White Coat Ceremony – “Thoughts from the White Coat Pocket”

The White Coat Ceremony marks the beginning of the journey into medicine for first year medical students.  In addition to the moment when second year students put the white coats on their new colleague, this night is also used to recognize role models. This year’s Ben and Margaret Love Foundation Bobby Alford Award for Academic Clinical Professionalism, given to the faculty who best demonstrated exemplary professionalism was awarded to Dr. Cynthia Peacock.  We also ask both students and faculty to address the new class.  The following is the speech given by Jenny Walsh, a 4th year student, to her new colleagues and their families.

White-Coat

My dear new fellow students, I welcome you as friends and colleagues.  Welcome to Baylor College of Medicine.  Family and friends, welcome.  Thank you for the essential support you give.   Welcome to the fastest, most amazing, most enlightening, most discouraging, most invigorating, most exhausting, and most challenging years of your life so far.  Welcome to a profession that hears and keeps the most intimate secrets, understands parts of the human body and human experience that most people will never know, and advises on some of the most profound decisions that people will ever make.

We mark the beginning of this life-altering process with a ceremony, as a symbol to you that today everything changes.  Today, jump in to this new life and learn to apply the mountains of seemingly arcane bits of knowledge you will be given.  Dr. Kretzer will tell you about a tiny protein hanging on the outside of a platelet.  It will look like an insignificant squiggle, but a mother’s body can create antibodies to this protein that can destroy her unborn child’s platelets, possibly leading to hemorrhage, devastating disability, or even death.  That squiggle matters to somebody, as do thousands of other details that will bombard you.  Learn them for your patients.

Most of the changes you will make in the next four years will be imperceptible to you.  You will wonder how you can possibly go to clinics as the MS2 neophyte that you are, until you talk to someone who somehow does not understand how vaccines work or what asthma is, how dialysis works, or why they don’t need antibiotics for a viral infection, and you will see that you have grown and that you already have something to offer.  Then you’ll meet a patient who can recite the minutest details about Stevens-Johnson Syndrome, and you will recognize you still have much to learn.

To family and friends, you have front row seats to the remarkable journey your loved one is taking.  You may remember them learning how to talk and walk.  Today, they are medical toddlers, learning thousands of new words, and how to walk in doctor shoes.  Toddler years are tough.  If they fall down, help them get back up.  If they scream and cry—it’s probably because they feel tired and very small.  Love them.  They will make it, especially with your support.

Right now, it feels like dress up, with a grown up Fischer-Price doctor kit—the crisp white coat, shiny new stethoscope, otoscope, reflex hammer, and a badge on a retractable badge clip.  Wait until Thanksgiving dinner, when they regale you with stories of their cadaver.  Or wait until third year when they’re quiet at gatherings, though they may mention during dessert that they performed much of a vasectomy.  Don’t worry.  It’s just a phase.  A lot of their new experiences will have significant portions protected by HIPAA or will be inappropriate for mixed company especially while people are eating.  They may be out of practice talking at all, as they’ve been studying 12 hours a day for a board exam.
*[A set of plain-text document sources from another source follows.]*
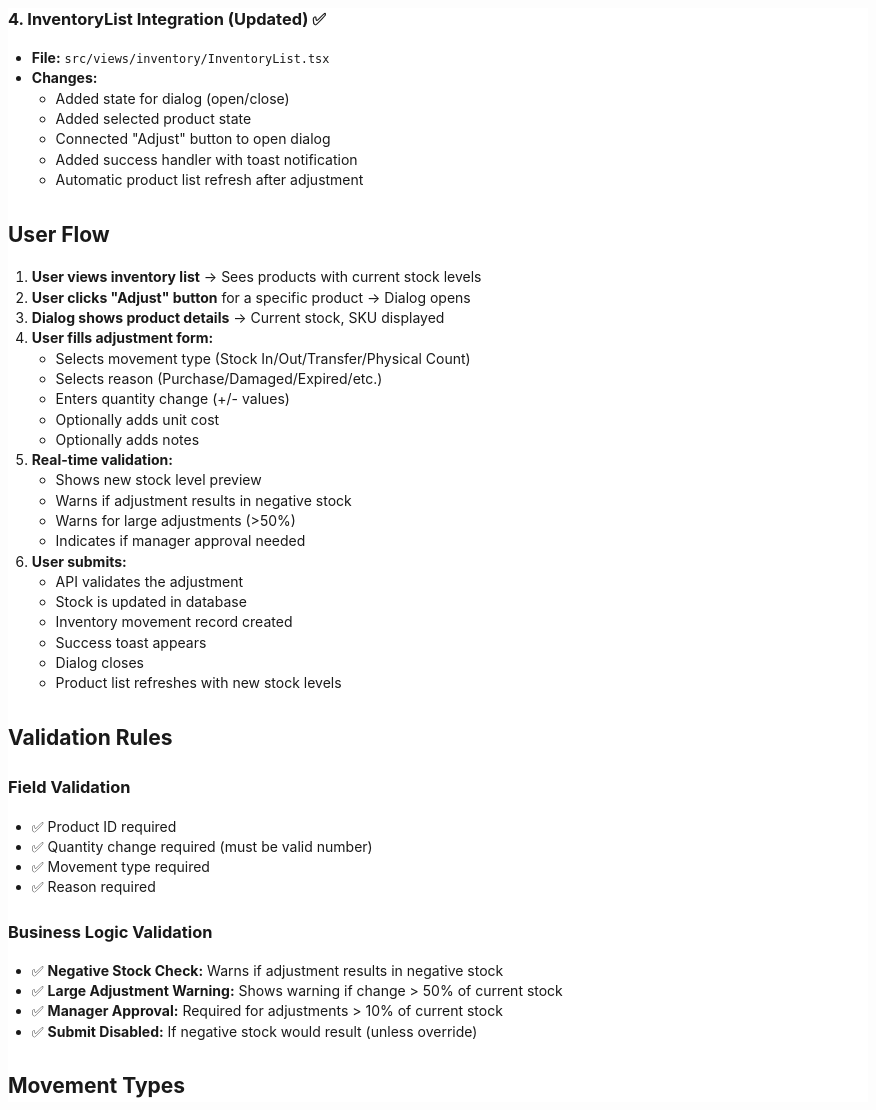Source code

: ### 4. **InventoryList Integration** (Updated) ✅
- **File:** `src/views/inventory/InventoryList.tsx`
- **Changes:**
  - Added state for dialog (open/close)
  - Added selected product state
  - Connected "Adjust" button to open dialog
  - Added success handler with toast notification
  - Automatic product list refresh after adjustment

## User Flow

1. **User views inventory list** → Sees products with current stock levels
2. **User clicks "Adjust" button** for a specific product → Dialog opens
3. **Dialog shows product details** → Current stock, SKU displayed
4. **User fills adjustment form:**
   - Selects movement type (Stock In/Out/Transfer/Physical Count)
   - Selects reason (Purchase/Damaged/Expired/etc.)
   - Enters quantity change (+/- values)
   - Optionally adds unit cost
   - Optionally adds notes
5. **Real-time validation:**
   - Shows new stock level preview
   - Warns if adjustment results in negative stock
   - Warns for large adjustments (>50%)
   - Indicates if manager approval needed
6. **User submits:**
   - API validates the adjustment
   - Stock is updated in database
   - Inventory movement record created
   - Success toast appears
   - Dialog closes
   - Product list refreshes with new stock levels

## Validation Rules

### Field Validation
- ✅ Product ID required
- ✅ Quantity change required (must be valid number)
- ✅ Movement type required
- ✅ Reason required

### Business Logic Validation
- ✅ **Negative Stock Check:** Warns if adjustment results in negative stock
- ✅ **Large Adjustment Warning:** Shows warning if change > 50% of current stock
- ✅ **Manager Approval:** Required for adjustments > 10% of current stock
- ✅ **Submit Disabled:** If negative stock would result (unless override)

## Movement Types
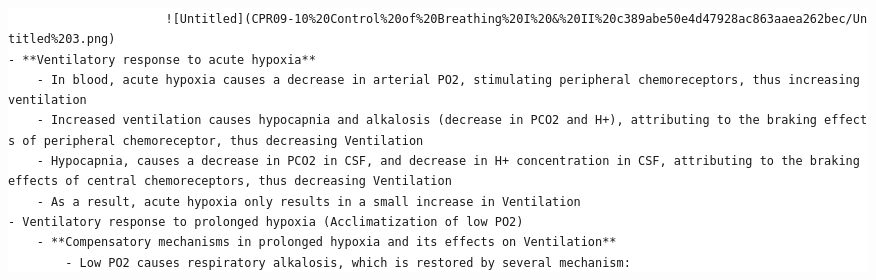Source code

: 			              ![Untitled](CPR09-10%20Control%20of%20Breathing%20I%20&%20II%20c389abe50e4d47928ac863aaea262bec/Untitled%203.png)
	- **Ventilatory response to acute hypoxia**
		- In blood, acute hypoxia causes a decrease in arterial PO2, stimulating peripheral chemoreceptors, thus increasing ventilation
		- Increased ventilation causes hypocapnia and alkalosis (decrease in PCO2 and H+), attributing to the braking effects of peripheral chemoreceptor, thus decreasing Ventilation
		- Hypocapnia, causes a decrease in PCO2 in CSF, and decrease in H+ concentration in CSF, attributing to the braking effects of central chemoreceptors, thus decreasing Ventilation
		- As a result, acute hypoxia only results in a small increase in Ventilation
	- Ventilatory response to prolonged hypoxia (Acclimatization of low PO2)
		- **Compensatory mechanisms in prolonged hypoxia and its effects on Ventilation**
			- Low PO2 causes respiratory alkalosis, which is restored by several mechanism: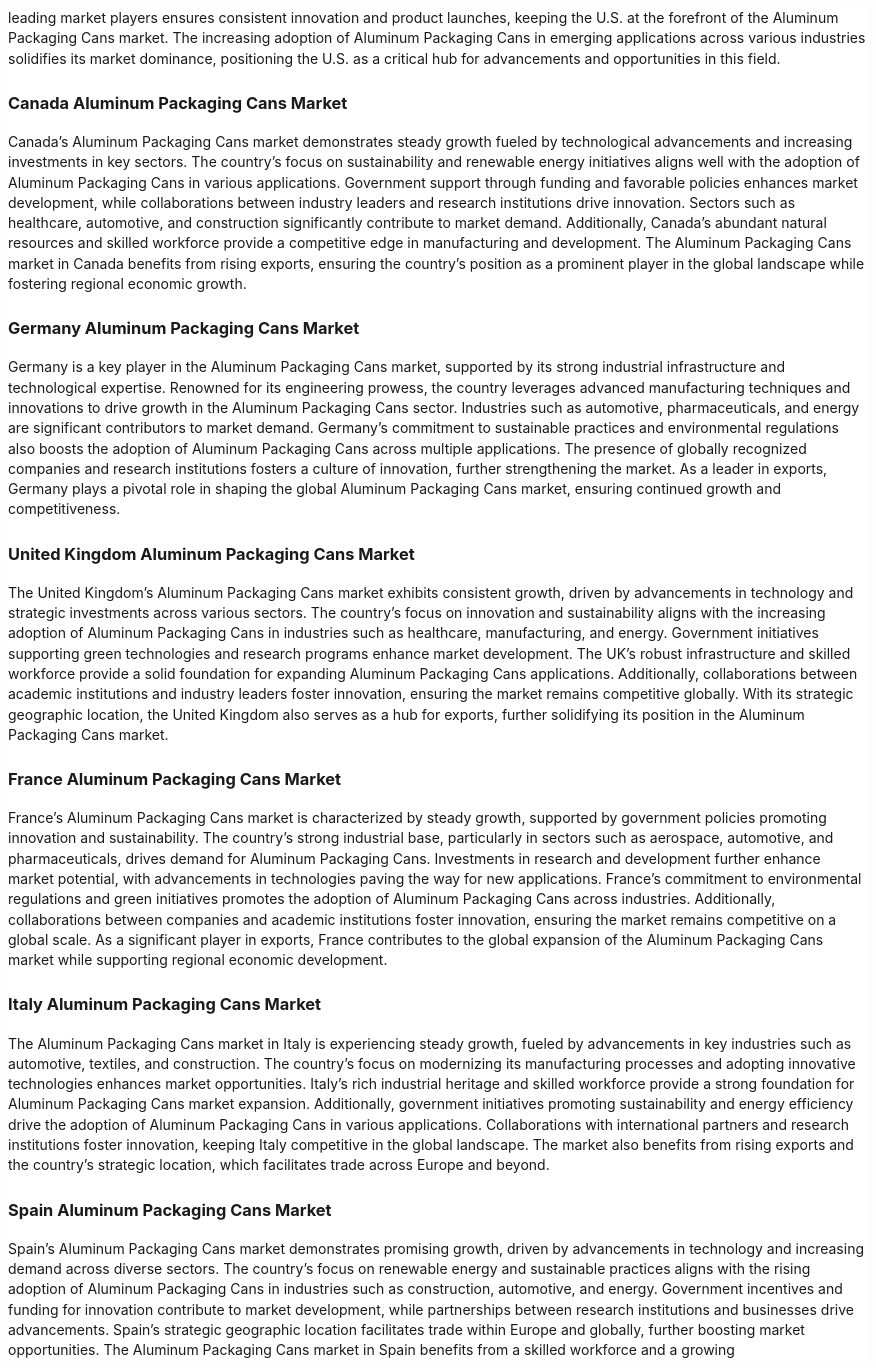 leading market players ensures consistent innovation and product launches, keeping the U.S. at the forefront of the Aluminum Packaging Cans market. The increasing adoption of Aluminum Packaging Cans in emerging applications across various industries solidifies its market dominance, positioning the U.S. as a critical hub for advancements and opportunities in this field.</p><h3>Canada Aluminum Packaging Cans Market</h3><p>Canada&rsquo;s Aluminum Packaging Cans market demonstrates steady growth fueled by technological advancements and increasing investments in key sectors. The country&rsquo;s focus on sustainability and renewable energy initiatives aligns well with the adoption of Aluminum Packaging Cans in various applications. Government support through funding and favorable policies enhances market development, while collaborations between industry leaders and research institutions drive innovation. Sectors such as healthcare, automotive, and construction significantly contribute to market demand. Additionally, Canada&rsquo;s abundant natural resources and skilled workforce provide a competitive edge in manufacturing and development. The Aluminum Packaging Cans market in Canada benefits from rising exports, ensuring the country&rsquo;s position as a prominent player in the global landscape while fostering regional economic growth.</p><h3>Germany Aluminum Packaging Cans Market</h3><p>Germany is a key player in the Aluminum Packaging Cans market, supported by its strong industrial infrastructure and technological expertise. Renowned for its engineering prowess, the country leverages advanced manufacturing techniques and innovations to drive growth in the Aluminum Packaging Cans sector. Industries such as automotive, pharmaceuticals, and energy are significant contributors to market demand. Germany&rsquo;s commitment to sustainable practices and environmental regulations also boosts the adoption of Aluminum Packaging Cans across multiple applications. The presence of globally recognized companies and research institutions fosters a culture of innovation, further strengthening the market. As a leader in exports, Germany plays a pivotal role in shaping the global Aluminum Packaging Cans market, ensuring continued growth and competitiveness.</p><h3>United Kingdom Aluminum Packaging Cans Market</h3><p>The United Kingdom&rsquo;s Aluminum Packaging Cans market exhibits consistent growth, driven by advancements in technology and strategic investments across various sectors. The country&rsquo;s focus on innovation and sustainability aligns with the increasing adoption of Aluminum Packaging Cans in industries such as healthcare, manufacturing, and energy. Government initiatives supporting green technologies and research programs enhance market development. The UK&rsquo;s robust infrastructure and skilled workforce provide a solid foundation for expanding Aluminum Packaging Cans applications. Additionally, collaborations between academic institutions and industry leaders foster innovation, ensuring the market remains competitive globally. With its strategic geographic location, the United Kingdom also serves as a hub for exports, further solidifying its position in the Aluminum Packaging Cans market.</p><h3>France Aluminum Packaging Cans Market</h3><p>France&rsquo;s Aluminum Packaging Cans market is characterized by steady growth, supported by government policies promoting innovation and sustainability. The country&rsquo;s strong industrial base, particularly in sectors such as aerospace, automotive, and pharmaceuticals, drives demand for Aluminum Packaging Cans. Investments in research and development further enhance market potential, with advancements in technologies paving the way for new applications. France&rsquo;s commitment to environmental regulations and green initiatives promotes the adoption of Aluminum Packaging Cans across industries. Additionally, collaborations between companies and academic institutions foster innovation, ensuring the market remains competitive on a global scale. As a significant player in exports, France contributes to the global expansion of the Aluminum Packaging Cans market while supporting regional economic development.</p><h3>Italy Aluminum Packaging Cans Market</h3><p>The Aluminum Packaging Cans market in Italy is experiencing steady growth, fueled by advancements in key industries such as automotive, textiles, and construction. The country&rsquo;s focus on modernizing its manufacturing processes and adopting innovative technologies enhances market opportunities. Italy&rsquo;s rich industrial heritage and skilled workforce provide a strong foundation for Aluminum Packaging Cans market expansion. Additionally, government initiatives promoting sustainability and energy efficiency drive the adoption of Aluminum Packaging Cans in various applications. Collaborations with international partners and research institutions foster innovation, keeping Italy competitive in the global landscape. The market also benefits from rising exports and the country&rsquo;s strategic location, which facilitates trade across Europe and beyond.</p><h3>Spain Aluminum Packaging Cans Market</h3><p>Spain&rsquo;s Aluminum Packaging Cans market demonstrates promising growth, driven by advancements in technology and increasing demand across diverse sectors. The country&rsquo;s focus on renewable energy and sustainable practices aligns with the rising adoption of Aluminum Packaging Cans in industries such as construction, automotive, and energy. Government incentives and funding for innovation contribute to market development, while partnerships between research institutions and businesses drive advancements. Spain&rsquo;s strategic geographic location facilitates trade within Europe and globally, further boosting market opportunities. The Aluminum Packaging Cans market in Spain benefits from a skilled workforce and a growing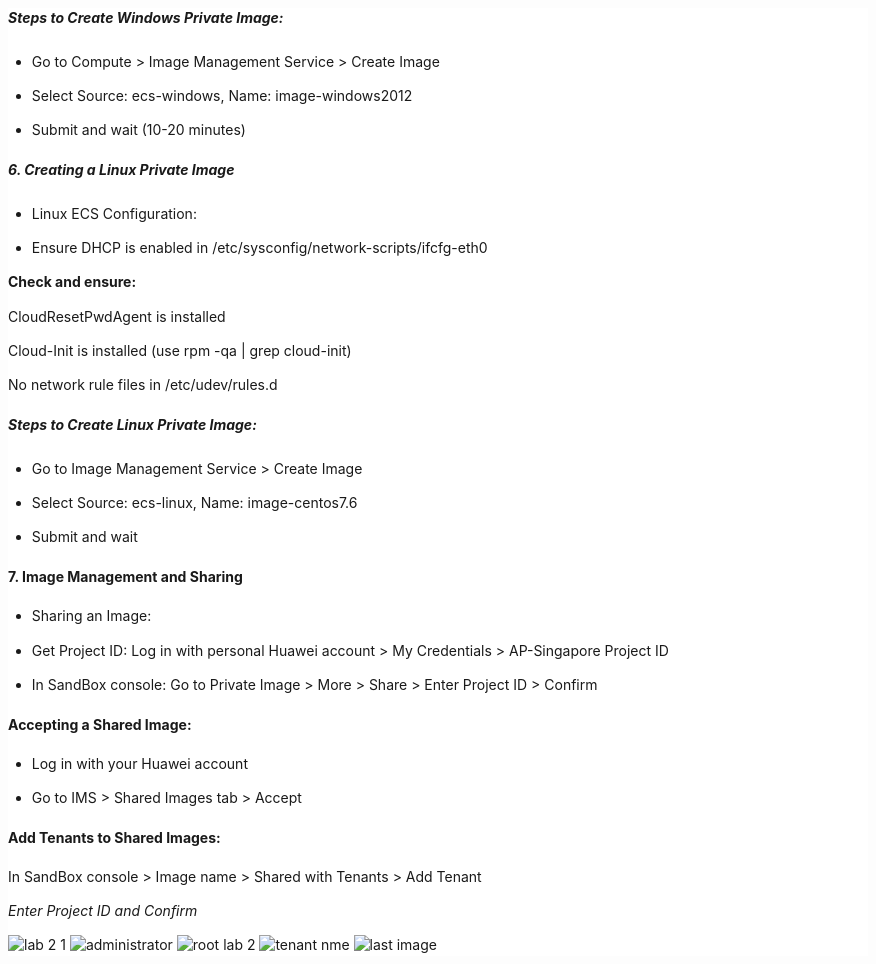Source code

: ##### Steps to Create Windows Private Image:

- Go to Compute > Image Management Service > Create Image

- Select Source: ecs-windows, Name: image-windows2012

- Submit and wait (10-20 minutes)

##### 6. Creating a Linux Private Image

- Linux ECS Configuration:

- Ensure DHCP is enabled in /etc/sysconfig/network-scripts/ifcfg-eth0

**Check and ensure:**

CloudResetPwdAgent is installed

Cloud-Init is installed (use rpm -qa | grep cloud-init)

No network rule files in /etc/udev/rules.d

##### Steps to Create Linux Private Image:

- Go to Image Management Service > Create Image

- Select Source: ecs-linux, Name: image-centos7.6

- Submit and wait

#### 7. Image Management and Sharing

- Sharing an Image:

- Get Project ID: Log in with personal Huawei account > My Credentials > AP-Singapore Project ID

- In SandBox console: Go to Private Image > More > Share > Enter Project ID > Confirm

#### Accepting a Shared Image:

- Log in with your Huawei account

- Go to IMS > Shared Images tab > Accept

#### Add Tenants to Shared Images:

In SandBox console > Image name > Shared with Tenants > Add Tenant

*Enter Project ID and Confirm*


<img width="680" height="192" alt="lab 2 1" src="https://github.com/user-attachments/assets/ee750941-484f-47ea-882d-355fb75688ea" />

<img width="675" height="400" alt="administrator" src="https://github.com/user-attachments/assets/84395251-3bbb-4202-877a-7cc21f3014f2" />

<img width="672" height="257" alt="root lab 2" src="https://github.com/user-attachments/assets/66e2e36e-9157-4980-8d1a-b13a6d1ed193" />

<img width="676" height="353" alt="tenant nme" src="https://github.com/user-attachments/assets/111b7be4-c227-46af-abd9-16f0f10f5875" />

<img width="681" height="526" alt="last image" src="https://github.com/user-attachments/assets/16ae44b7-0c96-446a-bf36-9f5ebcdefaba" />



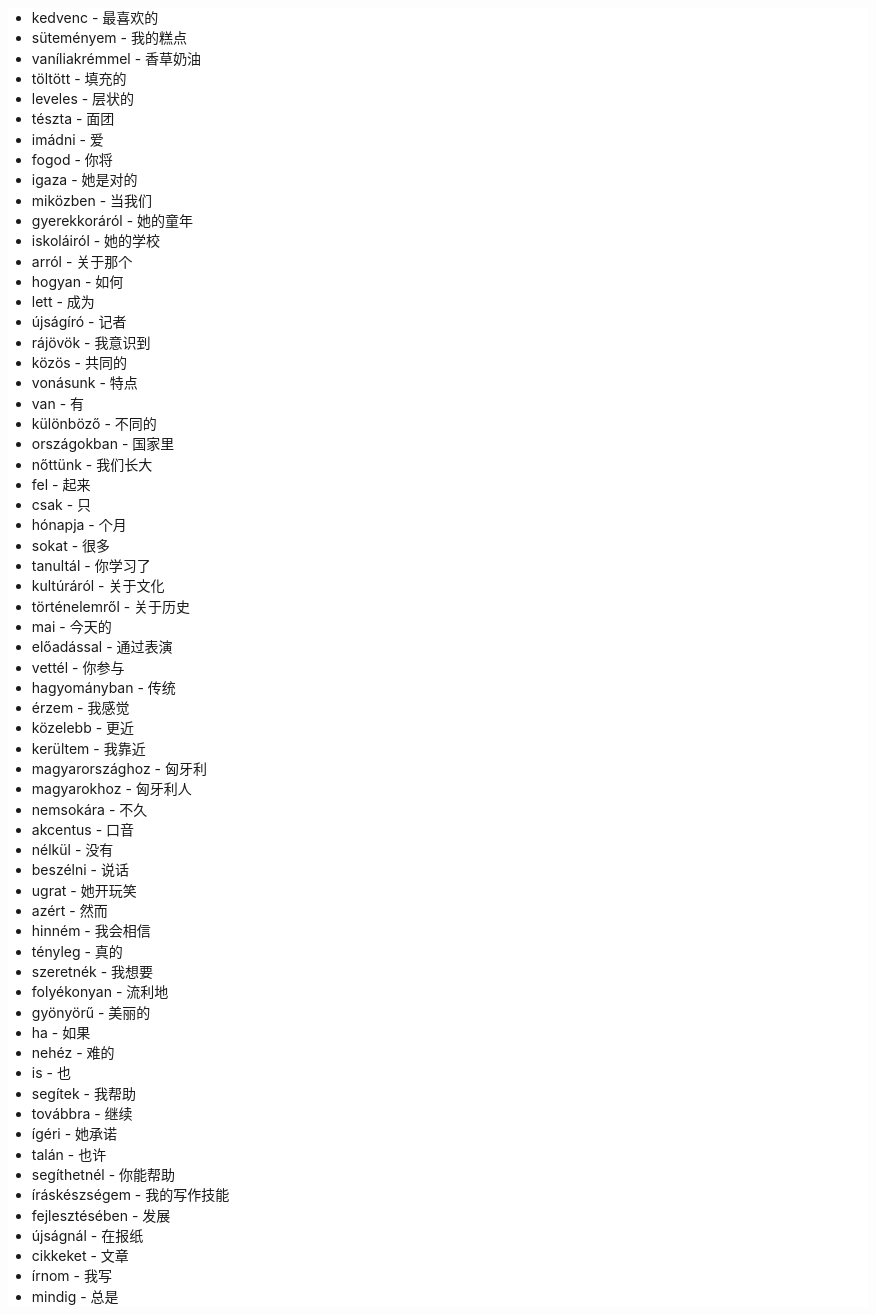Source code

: - kedvenc - 最喜欢的
- süteményem - 我的糕点
- vaníliakrémmel - 香草奶油
- töltött - 填充的
- leveles - 层状的
- tészta - 面团
- imádni - 爱
- fogod - 你将
- igaza - 她是对的
- miközben - 当我们
- gyerekkoráról - 她的童年
- iskoláiról - 她的学校
- arról - 关于那个
- hogyan - 如何
- lett - 成为
- újságíró - 记者
- rájövök - 我意识到
- közös - 共同的
- vonásunk - 特点
- van - 有
- különböző - 不同的
- országokban - 国家里
- nőttünk - 我们长大
- fel - 起来
- csak - 只
- hónapja - 个月
- sokat - 很多
- tanultál - 你学习了
- kultúráról - 关于文化
- történelemről - 关于历史
- mai - 今天的
- előadással - 通过表演
- vettél - 你参与
- hagyományban - 传统
- érzem - 我感觉
- közelebb - 更近
- kerültem - 我靠近
- magyarországhoz - 匈牙利
- magyarokhoz - 匈牙利人
- nemsokára - 不久
- akcentus - 口音
- nélkül - 没有
- beszélni - 说话
- ugrat - 她开玩笑
- azért - 然而
- hinném - 我会相信
- tényleg - 真的
- szeretnék - 我想要
- folyékonyan - 流利地
- gyönyörű - 美丽的
- ha - 如果
- nehéz - 难的
- is - 也
- segítek - 我帮助
- továbbra - 继续
- ígéri - 她承诺
- talán - 也许
- segíthetnél - 你能帮助
- íráskészségem - 我的写作技能
- fejlesztésében - 发展
- újságnál - 在报纸
- cikkeket - 文章
- írnom - 我写
- mindig - 总是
As you watch this process unfold, remember that your amazing student is now in a top tiered medical school, surrounded by equally amazing peers, facing a demanding curriculum.  They belong here, but they may feel for possibly the first time in their life that they are not good enough.  I assure you, they are good enough.  Please reassure them in those inevitable dark moments of self-doubt that they are feeling how everyone else feels.  It’s ok to feel intimidated, but they are here because all of us believe that they will make fantastic doctors.

Now my dear fellow students, we give you a white coat as a passport, a mantle of responsibility, a signal to the world that you are here to learn and to serve.  You may just be walking through a hospital, but someone will ask you where out-patient imaging is.  On your first day in the ER, someone will tell you their drug history or that they have HIV simply because you asked.  You may have never seen childbirth before, but someone will not only let you watch, they will let you catch their baby.  During your first  surgery, you may get to drive the camera in someone’s abdomen, or help stitch up the skin afterward.  You may be the one who finally explains to a diabetic patient how uncontrolled blood sugar will harm their eyes, their nerves, and their blood vessels, and make it harder for their wounds to heal.  You will be admitted to bedsides when patients are their most vulnerable.  Your kind words, your gentle touch, your observations, your willingness to listen, your thoughtful questions, and your growing knowledge can make a difference to a patient, even as a student.  Because of this access, which comes from the medical student role in which you are now entrusted, learn all you can.  Deserve this trust.  You can do it.  We will help.  Thank you.